#### [Challenge]
Turn the listing below into a JSON list of strings with one string per line, leaving out blank lines and the pictures.
### Material ###
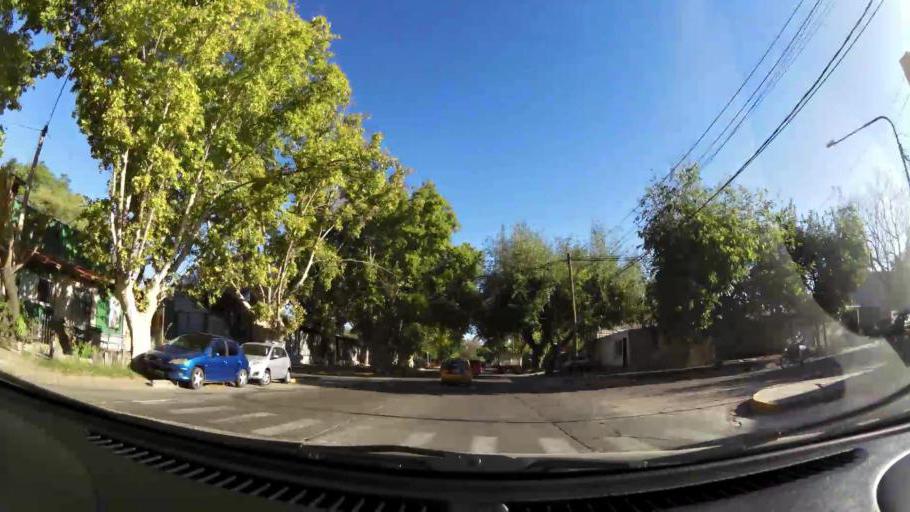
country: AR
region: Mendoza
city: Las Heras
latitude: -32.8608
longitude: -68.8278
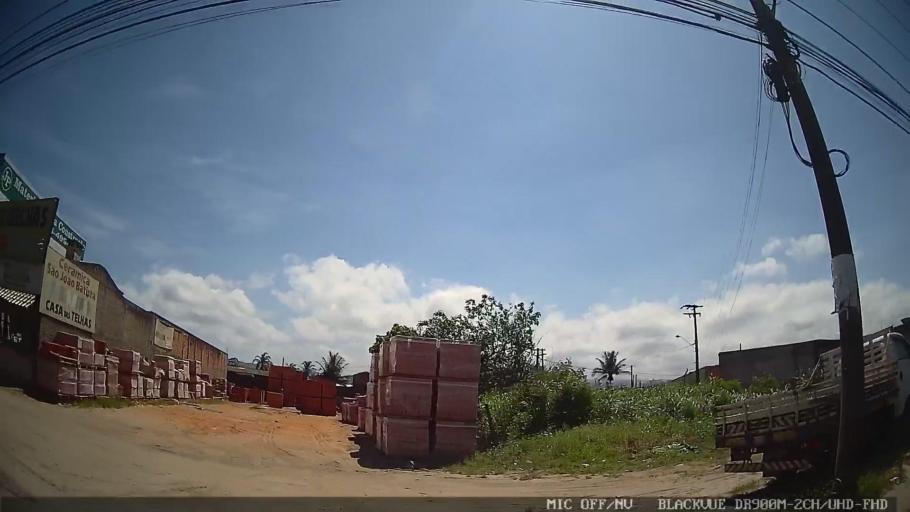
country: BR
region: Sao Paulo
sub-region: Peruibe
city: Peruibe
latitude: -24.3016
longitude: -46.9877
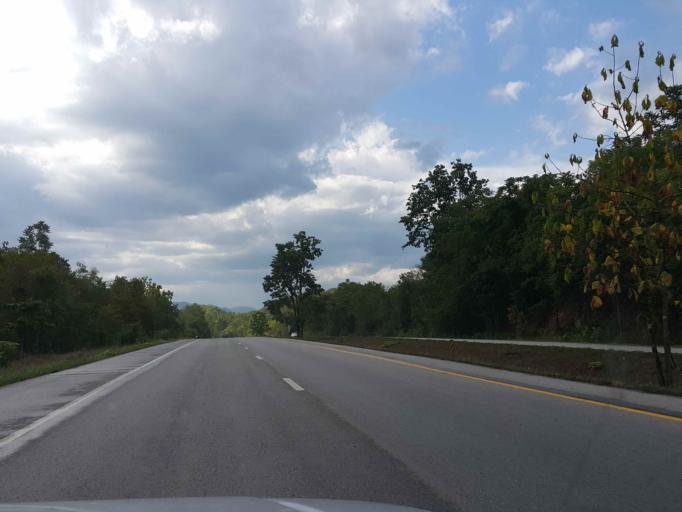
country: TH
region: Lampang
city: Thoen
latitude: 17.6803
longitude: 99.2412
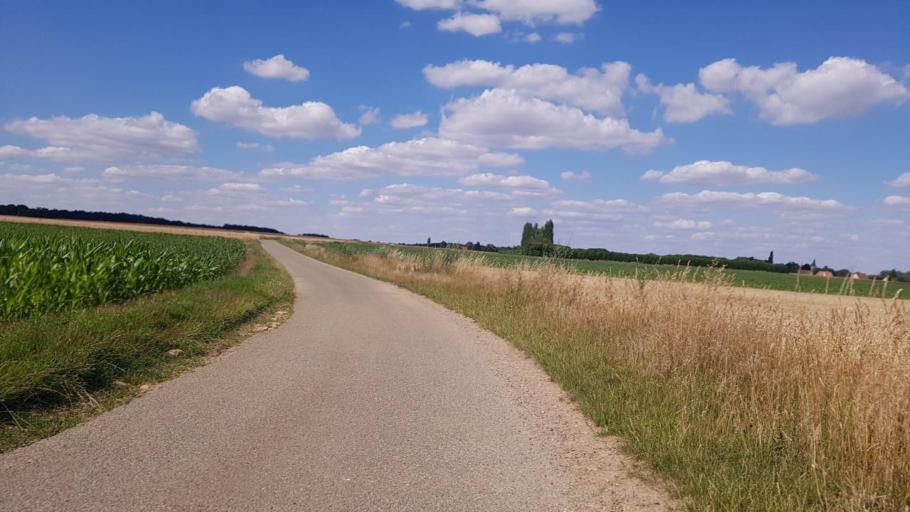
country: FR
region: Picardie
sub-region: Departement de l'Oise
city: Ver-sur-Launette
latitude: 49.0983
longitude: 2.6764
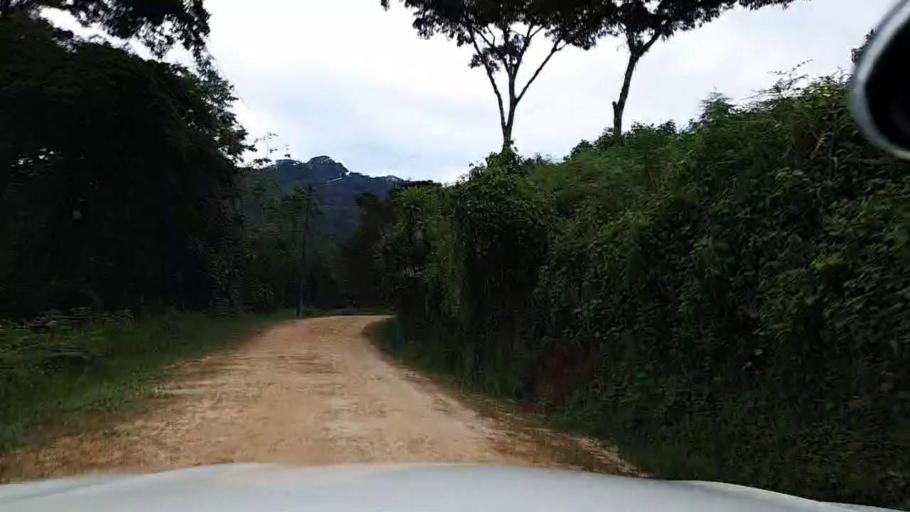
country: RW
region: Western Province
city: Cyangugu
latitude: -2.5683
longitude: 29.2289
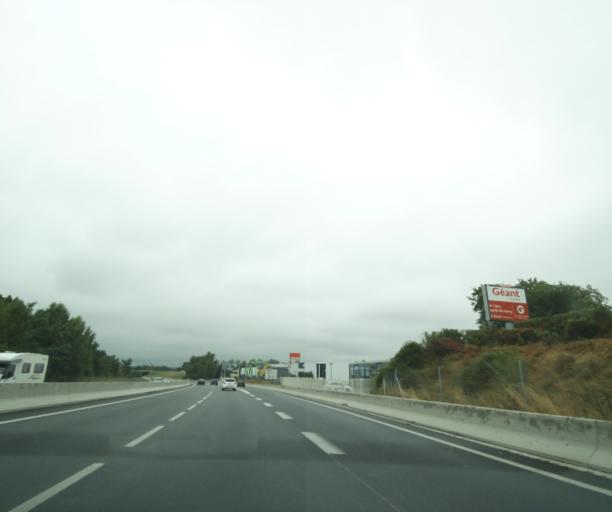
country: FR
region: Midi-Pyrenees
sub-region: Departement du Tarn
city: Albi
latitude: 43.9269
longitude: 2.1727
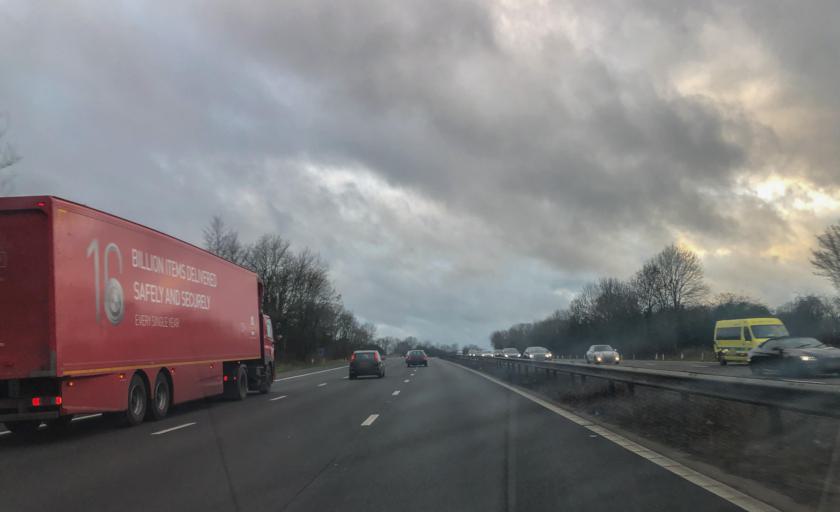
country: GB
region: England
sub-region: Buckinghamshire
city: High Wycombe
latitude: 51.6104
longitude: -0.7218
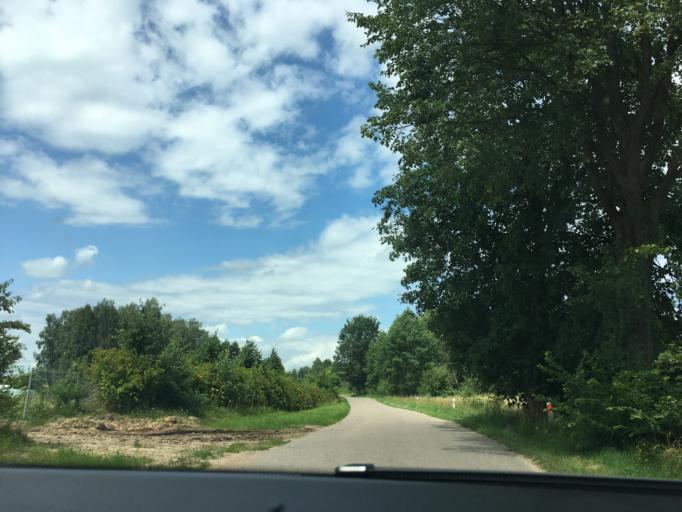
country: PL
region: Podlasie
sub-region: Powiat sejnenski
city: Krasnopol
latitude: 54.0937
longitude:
###
#### [Written reply]
[
  "country: AR",
  "region: Mendoza",
  "city: Las Heras",
  "latitude: -32.8608",
  "longitude: -68.8278",
  "country: BR",
  "region: Sao Paulo",
  "sub-region: Peruibe",
  "city: Peruibe",
  "latitude: -24.3016",
  "longitude: -46.9877",
  "country: TH",
  "region: Lampang",
  "city: Thoen",
  "latitude: 17.6803",
  "longitude: 99.2412",
  "country: FR",
  "region: Picardie",
  "sub-region: Departement de l'Oise",
  "city: Ver-sur-Launette",
  "latitude: 49.0983",
  "longitude: 2.6764",
  "country: RW",
  "region: Western Province",
  "city: Cyangugu",
  "latitude: -2.5683",
  "longitude: 29.2289",
  "country: FR",
  "region: Midi-Pyrenees",
  "sub-region: Departement du Tarn",
  "city: Albi",
  "latitude: 43.9269",
  "longitude: 2.1727",
  "country: GB",
  "region: England",
  "sub-region: Buckinghamshire",
  "city: High Wycombe",
  "latitude: 51.6104",
  "longitude: -0.7218",
  "country: PL",
  "region: Podlasie",
  "sub-region: Powiat sejnenski",
  "city: Krasnopol",
  "latitude: 54.0937",
  "longitude:"
]